The fortnightly Essential Research poll, which does not exclude undecided from its voting intention numbers, has Labor at 33% and the Coalition at 30% on the primary vote, both unchanged on a fortnight ago. The Greens are down three from an anomalous peak last time to 14% and One Nation are steady on 6%, with undecided at 8%. The 2PP+ measure had Labor down four to 51%, the Coalition up two to 42% and undecided up three to 8%. As noted in the previous post, Anthony Albanese’s approval is down two on a month ago to 53%, and his disapproval is up three to 34%. The full report, featuring questions on economic issues and interest rate rises, is here.

The Victorian Liberal Party’s administrative committee has as expected endorsed barrister Roshena Campbell as its candidate for the April 1 Aston by-election. Paul Sakkal of The Age reports Campbell received 13 votes, with former state upper house MP Cathrine Burnett-Wake and oncologist Ranjana Srivastava on three each.

Essential Research poll and Aston by-election latest (open thread)

A slow decline in Anthony Albanese’s personal ratings continues, as a date of April 1 is set for the Aston by-election.

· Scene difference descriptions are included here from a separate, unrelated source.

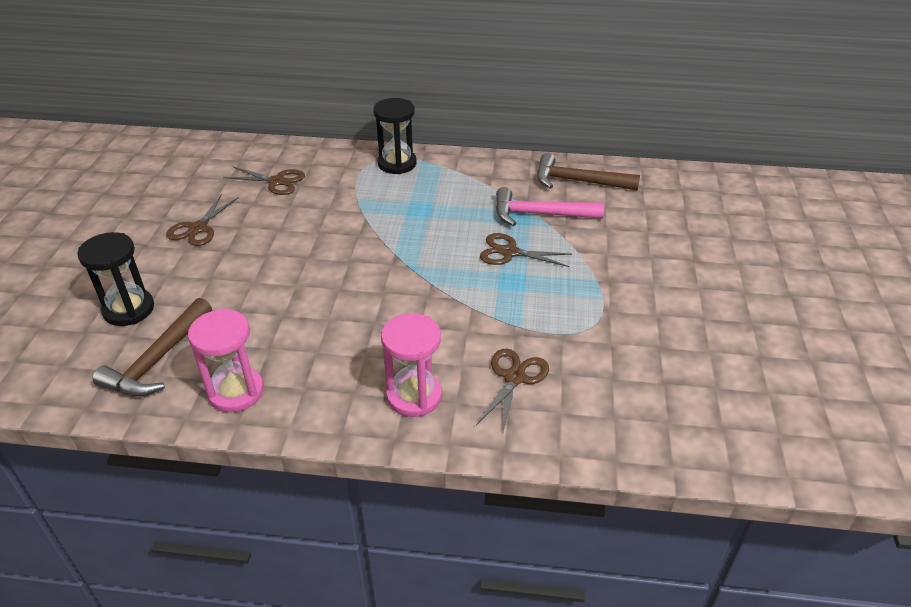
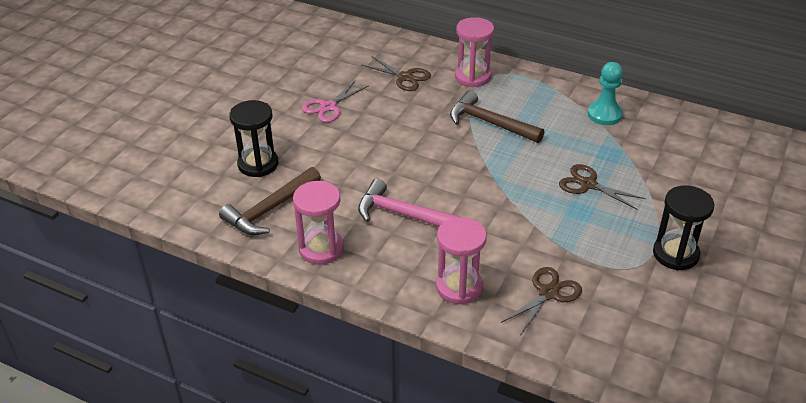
camera: 20 degrees right, 0 degrees up
brown scissors [166,194,239,246] -> pink scissors [302,80,368,123]
black hourglass [373,98,417,174] -> black hourglass moved to [653,185,714,271]
pink hammer [496,187,604,226] -> pink hammer moved to [358,179,460,227]
brown hammer [537,153,640,190] -> brown hammer moved to [450,90,544,143]
none -> pink hourglass [455,17,494,87]
none -> turquoise pawn [587,62,623,125]

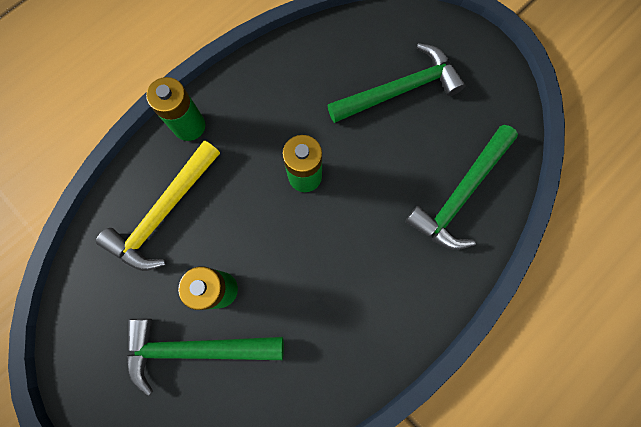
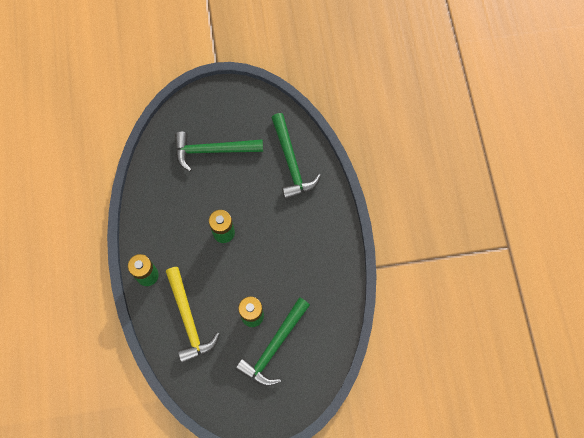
camera: 55 degrees left, 5 degrees down
green hammer [327,43,465,123] -> green hammer turned 105 degrees counterclockwise [175,132,263,172]

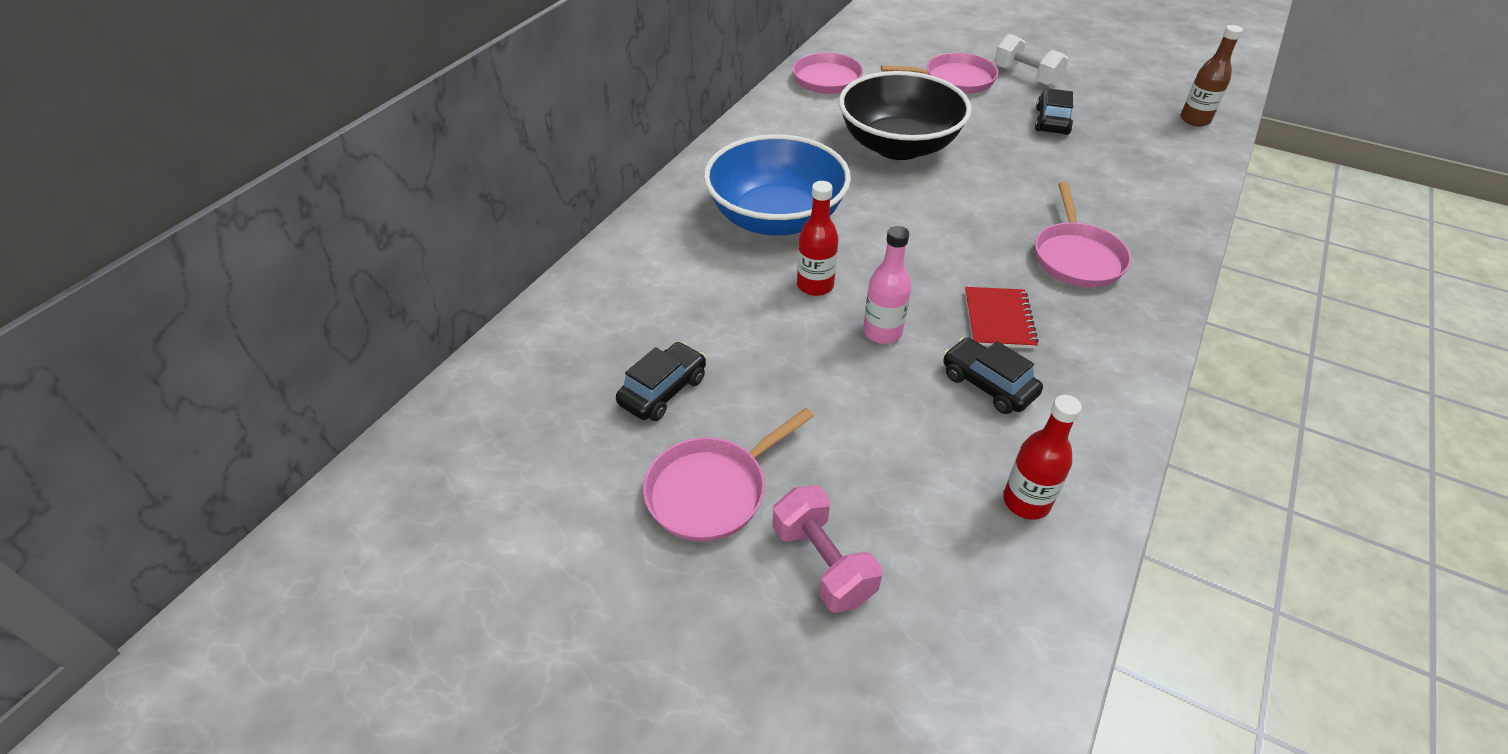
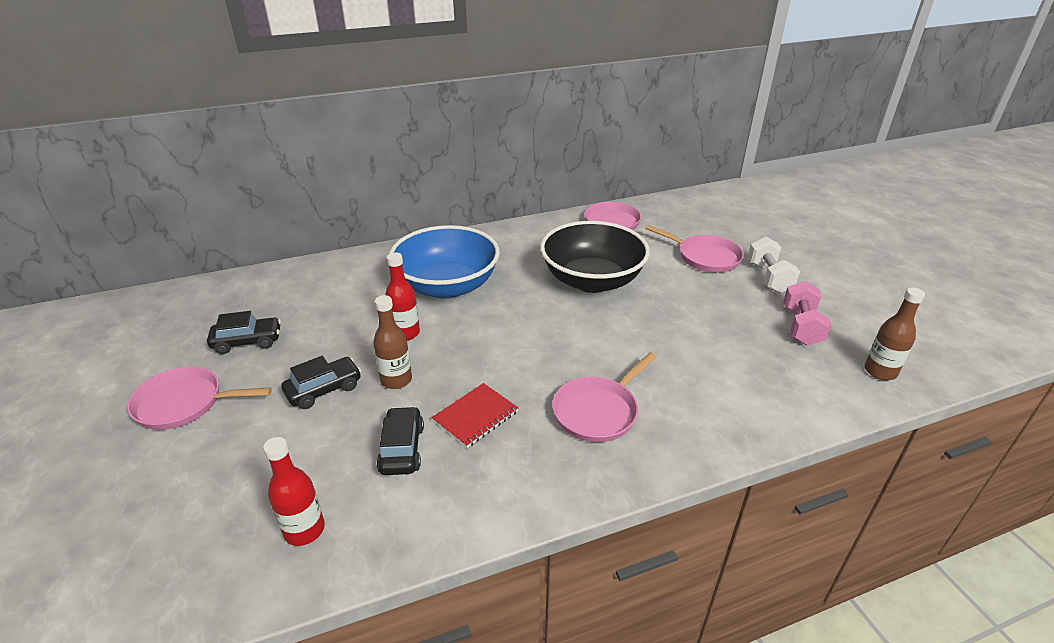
camera: 40 degrees right, 10 degrees down
pink dumbbell [772,485,882,613] -> pink dumbbell moved to [783,281,831,346]
pink bottle [863,226,911,344] -> brown bottle [373,295,412,389]
black car [1035,88,1073,135] -> black car moved to [281,356,361,409]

The Guardian has a report on the fortnightly Essential Research poll, from which I assume we will get voting intention numbers later today. The fact that The Age has a Resolve Strategic state poll from Victoria suggests a federal poll from that outfit should be with us shortly. For now, I can relate that the Essential poll has Anthony Albanese at 53% approval (down two on a month ago) and 34% disapproval (up three). The poll also finds 69% believe the Reserve Bank has overreacted with its interest rate increases, and 71% believe the federal government is largely or partly culpable, though it’s unclear if the question specified the current government. An even 29% believe Labor or the Coalition would do a better job managing interest rates, with 42% opting for no difference. The poll was conducted Wednesday to Sunday from a sample of 1044.

In other news, the Speaker of the House of Representatives, Milton Dick, announced yesterday that the Aston by-election will be held on the inauspicious date of April 1, which is one week after the New South Wales state election (and two after the Arafura by-election in the Northern Territory). Labor has announced that it will again field its candidate from last year’s federal election, Mary Doyle, a finance worker and former organiser for the National Tertiary Education Union, who was the only candidate to nominate. The Age reports the Liberals are taking the preselection out of the hands of their unreliable rank-and-file, which presumably shortens the odds on barrister Roshena Campbell and lengthens them on Emanuele Cicchiello, deputy prinicipal of Lighthouse Christian College.